Ellis’s point of view supports Sirer’s original opinion, in which Sirer also warned that the business model of ChangeTip wouldn’t allow it to make enough money to sustain operations and growth. Sirer wrote:

“Lack of a revenue stream is an inescapable fact. The math portends an unsustainable cash flow; they [ChangeTip] will ultimately have to fold or else change their business model.”

Ellis said he believes that investors also exacerbated the revenue problem. “Because they were centralized services that received venture capital funding, they were under increasing pressure to grow the number of users,” he explained. “And bitcoin wasn’t popular enough for that. Most people either didn’t know what bitcoin was or didn’t want to use a centralized service.”

Overhead

Ellis points out that the overhead costs of the startups might have also played a role in their demise. Staff salary, office space rent and other bills could have been too high for their revenue streams.

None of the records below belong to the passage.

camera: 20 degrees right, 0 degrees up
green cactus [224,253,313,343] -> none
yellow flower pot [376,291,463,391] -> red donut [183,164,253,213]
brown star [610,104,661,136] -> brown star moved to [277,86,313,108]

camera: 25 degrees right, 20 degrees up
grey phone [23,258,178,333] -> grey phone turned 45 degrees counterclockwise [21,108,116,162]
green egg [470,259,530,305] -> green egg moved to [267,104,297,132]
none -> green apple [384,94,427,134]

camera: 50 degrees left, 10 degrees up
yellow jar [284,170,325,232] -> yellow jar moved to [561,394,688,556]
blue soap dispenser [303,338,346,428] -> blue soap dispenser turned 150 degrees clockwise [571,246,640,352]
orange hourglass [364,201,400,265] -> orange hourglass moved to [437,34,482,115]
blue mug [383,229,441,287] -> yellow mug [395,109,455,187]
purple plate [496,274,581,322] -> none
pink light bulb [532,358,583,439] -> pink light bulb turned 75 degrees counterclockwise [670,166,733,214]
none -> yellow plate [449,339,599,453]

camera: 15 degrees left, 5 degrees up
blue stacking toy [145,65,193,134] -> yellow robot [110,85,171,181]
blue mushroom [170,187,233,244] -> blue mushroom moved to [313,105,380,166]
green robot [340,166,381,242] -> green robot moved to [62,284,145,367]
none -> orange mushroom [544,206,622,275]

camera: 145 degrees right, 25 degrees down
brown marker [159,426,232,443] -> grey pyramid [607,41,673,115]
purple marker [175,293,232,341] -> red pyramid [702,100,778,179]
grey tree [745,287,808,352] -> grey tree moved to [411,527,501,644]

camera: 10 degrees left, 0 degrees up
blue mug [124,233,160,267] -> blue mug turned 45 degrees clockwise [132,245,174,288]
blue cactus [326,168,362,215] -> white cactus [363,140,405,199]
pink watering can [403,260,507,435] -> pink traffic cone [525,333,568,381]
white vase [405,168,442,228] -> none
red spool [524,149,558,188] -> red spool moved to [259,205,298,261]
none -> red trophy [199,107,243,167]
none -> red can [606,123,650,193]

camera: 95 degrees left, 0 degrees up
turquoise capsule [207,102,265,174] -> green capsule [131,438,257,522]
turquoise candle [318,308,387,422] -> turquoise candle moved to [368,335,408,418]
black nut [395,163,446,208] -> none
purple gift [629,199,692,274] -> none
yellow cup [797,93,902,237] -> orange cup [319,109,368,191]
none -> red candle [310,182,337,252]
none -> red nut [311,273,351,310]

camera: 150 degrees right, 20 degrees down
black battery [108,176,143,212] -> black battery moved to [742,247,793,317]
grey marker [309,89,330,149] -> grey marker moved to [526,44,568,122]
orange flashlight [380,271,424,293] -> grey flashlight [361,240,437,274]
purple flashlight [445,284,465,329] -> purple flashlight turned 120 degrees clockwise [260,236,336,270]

Indeed, Panagiotis Pollis, founder of Bitfortip—another micro-tipping startup, which enables users to tip others for finding information—agrees that the running cost was a major factor in the failures of ChangeTip and Zapchain. He said that the need to manage costs in this kind of business is one of the main lessons we learned from the two failed attempts. Pollis:

“It’s certain that others will try too to replicate it. If they manage to solve the running costs they will certainly be on their way to success.”

Problem solving

Perhaps the most interesting reason why ChangeTip failed is explained in the article “Why small payments won’t save publishers,” by Clay Shirky, an American writer and consultant on the economic and social effects of the Internet. He wrote it in 2006, three years before Satoshi Nakamoto published the bitcoin white paper.

Shirky states that online users “hate” small payments. When given a choice, they prefer alternatives such as subscriptions. Furthermore, he points out that users don’t see what problem micropayments solve for them.

“Such systems [micropayment systems] solve no problem the user has, and offer no service we [readers] want. As a result, conversations about small payments take place entirely among content providers, never involving us, the people who will ostensibly be funding these transactions.”

Everyone we interviewed for this article disagreed with that notion, however. Their general consensus was that the success or failure of bitcoin micro-tipping services comes down to the numbers. If more people adopt bitcoin, more users will find it useful to pay for content online with bitcoin. Businesses based on micro-tipping could survive, if their models were sound.